WORK ORDER A –
Return the listing lines verbatim, starting at the first line of the listing and ending with the line containing "Log entry: value=0.82 unit=mL", with both of those lines included.
----
Let's use shooters as an example.

Yes, every shooter will involve the repeated action of clicking on enemies.

However, a good shooter will provide varied enemies that react in different ways and require different actions to overcome. It will provide varied weapons so that you can click on enemies in different ways. It will provide varied level layouts. Some shooters will introduce different mechanics like platforming, turret or vehicle sections in order to break things up. This avoids repetition, or at least excessive repetition.

A bad shooter will feature weapons that have little functional difference, enemies that are essentially the same guy in different hats and levels that use the same basic layout. These are the games that people criticise for being repetitive.
Even with all that, there will be a group of people who would call you hypothetical shooter repetitive. That's the nature of this criticism. It often doesn't matter how repetitive or not a game actually is, if people don't enjoy the fundamental mechanics of a game they will call it repetitive and boring if they are made to do those things they don't enjoy over and over.
----
WORK ORDER B –
Write the next part of the passage on shooter games and repetition, picking up right after its last sentence.
----
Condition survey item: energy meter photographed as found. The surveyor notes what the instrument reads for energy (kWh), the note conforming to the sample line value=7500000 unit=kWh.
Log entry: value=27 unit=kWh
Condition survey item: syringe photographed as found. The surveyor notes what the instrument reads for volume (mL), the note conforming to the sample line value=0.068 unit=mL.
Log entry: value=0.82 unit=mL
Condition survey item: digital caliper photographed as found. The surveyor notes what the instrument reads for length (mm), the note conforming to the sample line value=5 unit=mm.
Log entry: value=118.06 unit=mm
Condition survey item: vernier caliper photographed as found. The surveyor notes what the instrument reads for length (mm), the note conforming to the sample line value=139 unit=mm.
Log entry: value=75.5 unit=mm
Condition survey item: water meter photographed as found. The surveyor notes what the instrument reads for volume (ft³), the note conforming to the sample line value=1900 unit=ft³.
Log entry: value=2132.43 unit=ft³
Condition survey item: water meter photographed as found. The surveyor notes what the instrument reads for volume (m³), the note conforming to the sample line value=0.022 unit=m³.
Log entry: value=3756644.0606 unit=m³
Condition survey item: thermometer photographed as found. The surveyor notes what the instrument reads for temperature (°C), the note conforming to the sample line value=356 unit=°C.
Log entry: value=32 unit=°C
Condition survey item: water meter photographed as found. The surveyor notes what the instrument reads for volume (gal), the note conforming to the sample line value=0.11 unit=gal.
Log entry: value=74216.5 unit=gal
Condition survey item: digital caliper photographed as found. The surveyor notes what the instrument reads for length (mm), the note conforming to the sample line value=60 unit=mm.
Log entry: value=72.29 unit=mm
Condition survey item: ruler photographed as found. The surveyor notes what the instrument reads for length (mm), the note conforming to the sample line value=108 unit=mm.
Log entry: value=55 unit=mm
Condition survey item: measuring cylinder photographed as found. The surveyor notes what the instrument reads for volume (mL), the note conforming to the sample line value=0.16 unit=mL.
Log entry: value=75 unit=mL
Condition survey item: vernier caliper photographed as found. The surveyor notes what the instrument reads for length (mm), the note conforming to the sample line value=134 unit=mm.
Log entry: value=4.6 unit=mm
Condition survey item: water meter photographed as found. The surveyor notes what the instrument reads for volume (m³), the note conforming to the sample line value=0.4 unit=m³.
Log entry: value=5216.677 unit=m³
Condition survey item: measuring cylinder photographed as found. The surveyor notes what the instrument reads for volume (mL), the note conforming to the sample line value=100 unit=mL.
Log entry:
----
EXPECTED ANSWER A –
Condition survey item: energy meter photographed as found. The surveyor notes what the instrument reads for energy (kWh), the note conforming to the sample line value=7500000 unit=kWh.
Log entry: value=27 unit=kWh
Condition survey item: syringe photographed as found. The surveyor notes what the instrument reads for volume (mL), the note conforming to the sample line value=0.068 unit=mL.
Log entry: value=0.82 unit=mL

EXPECTED ANSWER B –
I can't speak for anyone else, but I see repetitiveness and fun as occurring on entirely different axes. Take Recettear: that's an amazingly repetitive (but also very fun) game. I love the repetitive shop management, and don't love the repetitive dungeon crawling. Or Mass Effect 2 as a Vanguard - all you have is a hammer (charge -> shotgun -> melee) and you live in a world full of nails. I still find it far and away the most entertaining way to play that game.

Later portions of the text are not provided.